Task to complete
Below, reproduce verbatim the stretch of material from the line containing "De todo lo anterior" through the line containing "Universitario de Programas", including both of those lines.

Provided information
○ ○ ○ ○ ○ ○ ○

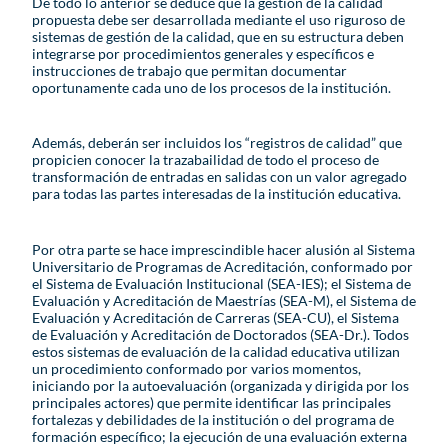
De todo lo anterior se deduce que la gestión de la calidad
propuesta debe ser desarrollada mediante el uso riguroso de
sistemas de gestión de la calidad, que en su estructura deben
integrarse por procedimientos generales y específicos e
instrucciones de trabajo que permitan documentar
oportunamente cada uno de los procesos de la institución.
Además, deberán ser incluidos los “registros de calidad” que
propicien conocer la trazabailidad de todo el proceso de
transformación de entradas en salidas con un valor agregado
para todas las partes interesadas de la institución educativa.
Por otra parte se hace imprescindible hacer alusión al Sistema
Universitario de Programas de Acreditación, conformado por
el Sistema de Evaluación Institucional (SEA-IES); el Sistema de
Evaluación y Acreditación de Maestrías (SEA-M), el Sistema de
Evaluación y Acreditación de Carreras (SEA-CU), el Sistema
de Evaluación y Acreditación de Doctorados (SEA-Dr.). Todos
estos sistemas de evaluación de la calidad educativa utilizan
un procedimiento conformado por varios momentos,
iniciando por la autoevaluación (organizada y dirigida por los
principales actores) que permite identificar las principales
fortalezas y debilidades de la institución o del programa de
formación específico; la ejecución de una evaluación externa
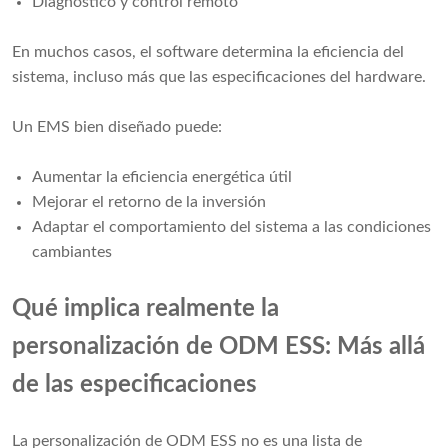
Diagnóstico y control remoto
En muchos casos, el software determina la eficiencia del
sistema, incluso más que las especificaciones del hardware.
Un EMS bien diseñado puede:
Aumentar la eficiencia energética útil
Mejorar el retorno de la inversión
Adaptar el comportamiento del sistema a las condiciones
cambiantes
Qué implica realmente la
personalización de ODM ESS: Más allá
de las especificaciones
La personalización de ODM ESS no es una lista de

○ ○ ○ ○ ○ ○ ○

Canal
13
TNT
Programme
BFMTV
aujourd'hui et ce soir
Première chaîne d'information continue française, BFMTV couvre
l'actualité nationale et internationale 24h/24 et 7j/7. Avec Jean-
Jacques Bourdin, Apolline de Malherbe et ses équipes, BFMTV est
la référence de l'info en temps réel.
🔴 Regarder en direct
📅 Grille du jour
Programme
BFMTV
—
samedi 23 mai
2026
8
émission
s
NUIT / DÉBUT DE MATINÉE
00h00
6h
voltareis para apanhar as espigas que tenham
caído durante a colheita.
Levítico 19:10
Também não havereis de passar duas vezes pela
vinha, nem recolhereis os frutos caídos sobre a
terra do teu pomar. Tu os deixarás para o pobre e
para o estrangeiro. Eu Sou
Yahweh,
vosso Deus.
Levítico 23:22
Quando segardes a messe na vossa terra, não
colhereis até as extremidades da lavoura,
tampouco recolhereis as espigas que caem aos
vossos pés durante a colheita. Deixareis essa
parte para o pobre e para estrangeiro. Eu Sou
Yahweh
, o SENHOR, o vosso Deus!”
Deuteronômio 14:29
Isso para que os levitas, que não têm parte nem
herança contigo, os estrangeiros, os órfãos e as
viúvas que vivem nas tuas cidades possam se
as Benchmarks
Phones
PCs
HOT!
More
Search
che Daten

○ ○ ○ ○ ○ ○ ○

Answer to the problem
De todo lo anterior se deduce que la gestión de la calidad
propuesta debe ser desarrollada mediante el uso riguroso de
sistemas de gestión de la calidad, que en su estructura deben
integrarse por procedimientos generales y específicos e
instrucciones de trabajo que permitan documentar
oportunamente cada uno de los procesos de la institución.
Además, deberán ser incluidos los “registros de calidad” que
propicien conocer la trazabailidad de todo el proceso de
transformación de entradas en salidas con un valor agregado
para todas las partes interesadas de la institución educativa.
Por otra parte se hace imprescindible hacer alusión al Sistema
Universitario de Programas de Acreditación, conformado por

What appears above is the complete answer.